Converting Fractions to Percentages

Fractions can also be converted to percentages. The easiest way is to first convert the fraction to a decimal by dividing the numerator by the denominator, and then convert the decimal to a percentage as described above.

Example: To convert the fraction 3/4 to a percentage:

1. Convert the fraction to a decimal: 3 ÷ 4 = 0.75
2. Convert the decimal to a percentage: 0.75 * 100 = 75%

Alternatively, you can find an equivalent fraction with a denominator of 100. For 3/4, you would multiply both the numerator and denominator by 25 to get 75/100, which is 75%.

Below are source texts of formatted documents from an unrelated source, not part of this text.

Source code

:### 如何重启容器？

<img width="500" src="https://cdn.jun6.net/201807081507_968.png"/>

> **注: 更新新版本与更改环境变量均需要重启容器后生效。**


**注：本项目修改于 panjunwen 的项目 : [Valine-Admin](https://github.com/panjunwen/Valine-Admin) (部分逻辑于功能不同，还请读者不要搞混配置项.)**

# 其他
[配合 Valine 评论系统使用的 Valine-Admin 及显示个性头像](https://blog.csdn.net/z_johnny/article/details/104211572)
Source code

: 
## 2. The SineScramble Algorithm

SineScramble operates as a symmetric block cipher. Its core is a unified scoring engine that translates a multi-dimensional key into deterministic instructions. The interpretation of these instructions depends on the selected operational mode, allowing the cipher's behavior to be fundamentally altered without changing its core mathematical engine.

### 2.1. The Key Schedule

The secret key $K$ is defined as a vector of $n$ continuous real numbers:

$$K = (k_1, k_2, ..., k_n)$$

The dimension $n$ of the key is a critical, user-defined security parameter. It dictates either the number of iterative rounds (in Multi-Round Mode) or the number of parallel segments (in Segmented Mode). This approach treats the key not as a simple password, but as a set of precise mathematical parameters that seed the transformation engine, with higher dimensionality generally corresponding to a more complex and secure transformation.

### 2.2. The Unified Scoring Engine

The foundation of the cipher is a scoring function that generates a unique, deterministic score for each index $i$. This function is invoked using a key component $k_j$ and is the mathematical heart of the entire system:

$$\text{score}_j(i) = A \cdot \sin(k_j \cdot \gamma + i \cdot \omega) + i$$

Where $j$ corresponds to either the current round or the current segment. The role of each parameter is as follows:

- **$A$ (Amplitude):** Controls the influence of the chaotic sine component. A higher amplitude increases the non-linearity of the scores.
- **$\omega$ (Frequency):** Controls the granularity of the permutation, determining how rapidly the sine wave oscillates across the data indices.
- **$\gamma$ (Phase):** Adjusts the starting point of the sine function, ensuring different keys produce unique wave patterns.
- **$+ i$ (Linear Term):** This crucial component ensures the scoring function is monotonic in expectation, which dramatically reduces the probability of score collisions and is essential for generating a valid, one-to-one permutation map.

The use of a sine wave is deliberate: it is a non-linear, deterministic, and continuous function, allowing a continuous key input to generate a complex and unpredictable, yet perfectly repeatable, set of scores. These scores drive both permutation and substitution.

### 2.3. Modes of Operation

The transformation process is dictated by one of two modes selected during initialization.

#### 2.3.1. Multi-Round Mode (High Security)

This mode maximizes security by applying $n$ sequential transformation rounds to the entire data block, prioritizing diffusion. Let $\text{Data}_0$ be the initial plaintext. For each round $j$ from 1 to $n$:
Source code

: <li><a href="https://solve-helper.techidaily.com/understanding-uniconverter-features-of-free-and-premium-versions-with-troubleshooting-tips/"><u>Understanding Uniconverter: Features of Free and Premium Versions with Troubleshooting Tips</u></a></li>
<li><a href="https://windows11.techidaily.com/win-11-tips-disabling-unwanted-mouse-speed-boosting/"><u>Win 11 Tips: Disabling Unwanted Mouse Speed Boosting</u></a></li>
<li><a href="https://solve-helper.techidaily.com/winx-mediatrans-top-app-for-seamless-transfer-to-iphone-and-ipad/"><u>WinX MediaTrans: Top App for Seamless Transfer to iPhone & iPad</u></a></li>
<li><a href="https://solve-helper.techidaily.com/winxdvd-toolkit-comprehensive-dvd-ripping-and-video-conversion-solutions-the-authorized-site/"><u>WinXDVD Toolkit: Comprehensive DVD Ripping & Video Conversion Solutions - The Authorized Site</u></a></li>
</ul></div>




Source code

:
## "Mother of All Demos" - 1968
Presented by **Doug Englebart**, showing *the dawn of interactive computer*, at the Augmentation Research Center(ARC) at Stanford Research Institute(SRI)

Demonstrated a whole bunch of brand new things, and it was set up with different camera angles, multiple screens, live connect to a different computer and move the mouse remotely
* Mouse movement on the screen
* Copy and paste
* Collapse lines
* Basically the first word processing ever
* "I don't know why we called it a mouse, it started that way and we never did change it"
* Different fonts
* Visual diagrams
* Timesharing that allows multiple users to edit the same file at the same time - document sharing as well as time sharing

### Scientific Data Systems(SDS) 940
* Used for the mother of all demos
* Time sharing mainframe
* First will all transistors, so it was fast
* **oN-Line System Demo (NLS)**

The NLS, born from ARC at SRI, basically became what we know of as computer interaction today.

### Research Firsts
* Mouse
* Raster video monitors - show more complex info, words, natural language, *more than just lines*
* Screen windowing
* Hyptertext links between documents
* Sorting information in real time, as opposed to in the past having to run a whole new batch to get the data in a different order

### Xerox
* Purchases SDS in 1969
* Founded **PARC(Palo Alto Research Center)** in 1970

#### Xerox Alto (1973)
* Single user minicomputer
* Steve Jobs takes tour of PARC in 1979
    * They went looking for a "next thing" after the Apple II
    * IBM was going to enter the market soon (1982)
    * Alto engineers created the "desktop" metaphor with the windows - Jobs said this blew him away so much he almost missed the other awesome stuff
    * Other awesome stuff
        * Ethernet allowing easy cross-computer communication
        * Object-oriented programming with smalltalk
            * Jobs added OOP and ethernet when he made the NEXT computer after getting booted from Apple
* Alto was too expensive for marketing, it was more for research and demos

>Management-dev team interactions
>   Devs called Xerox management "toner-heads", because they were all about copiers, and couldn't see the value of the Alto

Common Percentage Calculations

Calculating a Percentage of a Number

This is perhaps the most frequent calculation. It answers the question: 'What is X% of Y?'

Formula: (X / 100) * Y

Example: What is 15% of 300?

1. Convert the percentage to a decimal: 15 / 100 = 0.15
2. Multiply the decimal by the number: 0.15 * 300 = 45

So, 15% of 300 is 45.

Calculating What Percentage One Number is of Another

This calculation answers the question: 'What percentage is X of Y?' or 'X is what percent of Y?'

Formula: (X / Y) * 100

Here, X is the 'part' and Y is the 'whole'.

Example: What percentage is 60 of 240?

1. Divide the part by the whole: 60 / 240 = 0.25
2. Multiply the result by 100: 0.25 * 100 = 25%

So, 60 is 25% of 240.

Calculating the Original Amount After a Percentage Increase or Decrease

This is useful for figuring out the original price of an item after a discount or sale, or the original salary before a raise.

Scenario 1: Finding the original amount after a percentage decrease.

If an item is on sale for 20% off and you paid $80, what was the original price?

If the discount is 20%, you paid 100% - 20% = 80% of the original price.

So, $80 represents 80% of the original price.

Formula: Original Price = Amount Paid / (1 - Discount Percentage as Decimal)

1. Convert the discount percentage to a decimal: 20% = 0.20
2. Calculate the remaining percentage: 1 - 0.20 = 0.80
3. Divide the amount paid by this decimal: $80 / 0.80 = $100

The original price was $100.

Scenario 2: Finding the original amount after a percentage increase.

If your salary increased by 10% and your new salary is $55,000, what was your original salary?

An increase of 10% means your new salary is 100% + 10% = 110% of your original salary.

So, $55,000 represents 110% of the original salary.

Formula: Original Salary = New Salary / (1 + Percentage Increase as Decimal)

1. Convert the increase percentage to a decimal: 10% = 0.10
2. Calculate the new total percentage: 1 + 0.10 = 1.10
3. Divide the new salary by this decimal: $55,000 / 1.10 = $50,000

Your original salary was $50,000.

Practical Applications

Shopping and Discounts

When shopping, percentages are used to calculate discounts. A common scenario is finding the final price after a discount.

Example: A shirt costs $40 and is on sale for 25% off.

1. Calculate the discount amount: 25% of $40 = (25/100) * $40 = 0.25 * $40 = $10
2. Subtract the discount from the original price: $40 - $10 = $30

The sale price is $30.

Finance and Taxes

Percentages are vital in finance for interest rates, returns on investment, and calculating taxes.

Example: If you invest $1,000 and it earns an annual interest of 5%, how much interest do you earn in one year?

1. Calculate the interest earned: 5% of $1,000 = (5/100) * $1,000 = 0.05 * $1,000 = $50

You earn $50 in interest.

Sales tax is also a percentage added to the price of goods and services. If a product costs $50 and the sales tax is 7%, the tax amount would be:

1. Calculate the tax amount: 7% of $50 = (7/100) * $50 = 0.07 * $50 = $3.50
2. Add the tax to the original price: $50 + $3.50 = $53.50

The total cost with tax is $53.50.

Statistics and Data Interpretation

Percentages are used extensively to present statistical data in an understandable format. For example, survey results, election outcomes, and economic indicators are often reported as percentages.

Example: In a survey of 500 people, 350 said they prefer coffee over tea. What percentage of people prefer coffee?

1. Calculate the percentage: (350 / 500) * 100 = 0.70 * 100 = 70%

70% of the surveyed people prefer coffee.

Conclusion

Mastering percentage calculations empowers you to make informed decisions in various real-life situations. Whether it's understanding financial statements, navigating sales, or interpreting data, the ability to work with percentages is an invaluable skill.